Thankfully, Jeremy righted the listing academic ship. Throughout high school, he carried a 4.2 grade point average (in the grade point system, an A is worth 4 points, but AP, or Advanced Placement, classes were weighted more heavily because of their difficulty) at Palo Alto High, where he had scored a perfect 800 on his SAT II Math IIC during his freshman year. Jeremy’s parents felt that if Pac-10 and other Division I teams didn’t want their son, then maybe he could play for a top-ranked academic college — like Harvard, for example.

The Lins looked east — toward the eight Ivy League schools, which are the most selective (and therefore elite) universities in the country. Harvard and Brown each stepped up. Both coaches said they would guarantee Jeremy a roster spot. Each made the case that they really wanted him to play for their basketball programs.

In the Lin family, there was no discussion. If Harvard — the assumed No. 1 school in the country in nearly everyone’s eyes — wanted him, then he was going to play basketball for the Crimson, even if that meant his parents would have to pay for his schooling out of their own pockets. Harvard, like Yale, Princeton, Columbia, and the rest of the Ivy League schools, didn’t offer athletic scholarships.

This was no small consideration for Jeremy’s parents. In round numbers, a year of undergraduate studies at Harvard costs fifty thousand dollars, which covers tuition, room and board, books, fees, and the like. The Lins were already shelling out money for Josh’s education at UCLA.

“The tuition is nuts,” Jeremy told me in our interviews. “My parents did everything they could to get me through school. I received some financial aid from Harvard and took out some student loans.”

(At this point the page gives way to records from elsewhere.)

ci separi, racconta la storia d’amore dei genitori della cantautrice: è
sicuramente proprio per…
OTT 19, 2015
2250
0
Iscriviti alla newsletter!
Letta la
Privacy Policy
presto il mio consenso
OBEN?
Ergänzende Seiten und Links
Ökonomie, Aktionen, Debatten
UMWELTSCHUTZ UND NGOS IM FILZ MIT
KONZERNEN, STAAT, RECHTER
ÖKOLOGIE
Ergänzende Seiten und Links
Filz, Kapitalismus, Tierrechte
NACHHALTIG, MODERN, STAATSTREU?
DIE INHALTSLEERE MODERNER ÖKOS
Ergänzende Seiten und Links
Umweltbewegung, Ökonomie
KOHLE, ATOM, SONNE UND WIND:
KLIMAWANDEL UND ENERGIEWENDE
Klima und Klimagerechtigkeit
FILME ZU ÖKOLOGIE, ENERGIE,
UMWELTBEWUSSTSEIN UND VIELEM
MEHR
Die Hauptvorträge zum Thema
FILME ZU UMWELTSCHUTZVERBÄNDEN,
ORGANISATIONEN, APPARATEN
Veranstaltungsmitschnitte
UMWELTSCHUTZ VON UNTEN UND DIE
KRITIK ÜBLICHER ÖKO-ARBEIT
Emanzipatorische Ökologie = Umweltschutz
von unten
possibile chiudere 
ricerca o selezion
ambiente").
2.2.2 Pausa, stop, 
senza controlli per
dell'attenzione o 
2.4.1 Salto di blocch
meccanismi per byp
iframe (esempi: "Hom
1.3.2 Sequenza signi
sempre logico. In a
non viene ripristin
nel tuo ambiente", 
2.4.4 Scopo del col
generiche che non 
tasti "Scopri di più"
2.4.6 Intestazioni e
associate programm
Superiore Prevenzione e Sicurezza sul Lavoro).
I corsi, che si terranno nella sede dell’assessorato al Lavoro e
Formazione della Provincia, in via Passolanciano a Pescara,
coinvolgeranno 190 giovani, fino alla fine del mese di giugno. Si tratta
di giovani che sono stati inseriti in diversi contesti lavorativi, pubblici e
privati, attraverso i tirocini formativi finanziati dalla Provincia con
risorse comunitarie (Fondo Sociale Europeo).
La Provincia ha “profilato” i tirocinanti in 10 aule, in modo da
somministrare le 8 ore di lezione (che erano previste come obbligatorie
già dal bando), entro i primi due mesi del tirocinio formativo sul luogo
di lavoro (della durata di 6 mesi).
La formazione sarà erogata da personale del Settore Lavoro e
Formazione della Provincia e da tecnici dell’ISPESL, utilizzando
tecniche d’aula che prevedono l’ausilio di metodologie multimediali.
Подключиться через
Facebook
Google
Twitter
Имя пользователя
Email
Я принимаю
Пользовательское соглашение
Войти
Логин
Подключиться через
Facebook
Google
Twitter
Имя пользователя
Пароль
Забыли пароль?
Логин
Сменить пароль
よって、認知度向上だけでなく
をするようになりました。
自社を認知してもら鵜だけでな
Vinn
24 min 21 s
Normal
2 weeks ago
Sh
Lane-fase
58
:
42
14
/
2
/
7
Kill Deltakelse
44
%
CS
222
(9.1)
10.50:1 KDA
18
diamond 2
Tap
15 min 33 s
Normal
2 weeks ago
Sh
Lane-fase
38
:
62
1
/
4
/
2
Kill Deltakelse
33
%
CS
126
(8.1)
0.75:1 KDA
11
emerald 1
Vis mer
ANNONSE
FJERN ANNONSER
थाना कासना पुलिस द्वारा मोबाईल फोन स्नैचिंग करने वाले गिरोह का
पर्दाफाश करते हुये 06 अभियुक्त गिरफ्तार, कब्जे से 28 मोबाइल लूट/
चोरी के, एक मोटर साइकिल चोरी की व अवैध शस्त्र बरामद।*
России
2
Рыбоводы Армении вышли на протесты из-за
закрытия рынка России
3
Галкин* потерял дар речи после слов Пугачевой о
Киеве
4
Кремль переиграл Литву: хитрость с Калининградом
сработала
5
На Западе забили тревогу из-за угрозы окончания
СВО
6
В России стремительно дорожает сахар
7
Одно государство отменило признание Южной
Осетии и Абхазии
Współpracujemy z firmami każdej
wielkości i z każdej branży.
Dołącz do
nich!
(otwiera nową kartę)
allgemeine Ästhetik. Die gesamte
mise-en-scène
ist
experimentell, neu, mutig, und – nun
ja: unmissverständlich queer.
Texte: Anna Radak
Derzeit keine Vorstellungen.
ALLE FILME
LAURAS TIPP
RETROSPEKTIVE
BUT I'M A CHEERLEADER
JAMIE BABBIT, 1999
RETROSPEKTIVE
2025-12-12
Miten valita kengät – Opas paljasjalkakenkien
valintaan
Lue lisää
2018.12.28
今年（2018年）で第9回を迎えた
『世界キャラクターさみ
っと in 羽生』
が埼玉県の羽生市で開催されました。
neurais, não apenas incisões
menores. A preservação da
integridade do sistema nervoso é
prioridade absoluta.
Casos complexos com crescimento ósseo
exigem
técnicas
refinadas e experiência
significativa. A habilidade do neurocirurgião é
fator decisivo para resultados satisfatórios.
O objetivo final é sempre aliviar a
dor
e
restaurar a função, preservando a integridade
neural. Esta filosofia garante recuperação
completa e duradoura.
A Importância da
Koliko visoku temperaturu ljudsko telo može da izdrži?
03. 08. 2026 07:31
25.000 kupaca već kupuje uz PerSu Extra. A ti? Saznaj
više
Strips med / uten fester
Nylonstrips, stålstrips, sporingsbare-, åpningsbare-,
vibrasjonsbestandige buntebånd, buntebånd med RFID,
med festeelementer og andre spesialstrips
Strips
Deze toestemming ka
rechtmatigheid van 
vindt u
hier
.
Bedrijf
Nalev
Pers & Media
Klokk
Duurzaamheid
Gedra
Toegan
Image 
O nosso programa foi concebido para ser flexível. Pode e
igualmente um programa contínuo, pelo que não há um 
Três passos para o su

“You were probably glad your parents stressed academics because you probably wouldn’t have gotten into Harvard without being a strong student, right?” I said.

“Oh, definitely, I wouldn’t have made if they hadn’t been pushing me.”

“Did they push you more in academics or athletics?”

“Academics. They were pushing for that.”

Good thing that Gie-Ming and Shirley kept their eyes on the academics ball. Harvard turned out to be not only a great basketball school for Jeremy — where his game could grow — but a place that added to the Jeremy Lin legend.

By the Numbers

18: The number of Asian-American men’s players in Division I college basketball (0.4 percent). This statistic comes from the 2009 NCAA Race and Ethnicity Report, which released during the time when Jeremy Lin was playing basketball at Harvard.

23: The number of students at Harvard with the last name of Lin while Jeremy was attending the university and playing basketball there.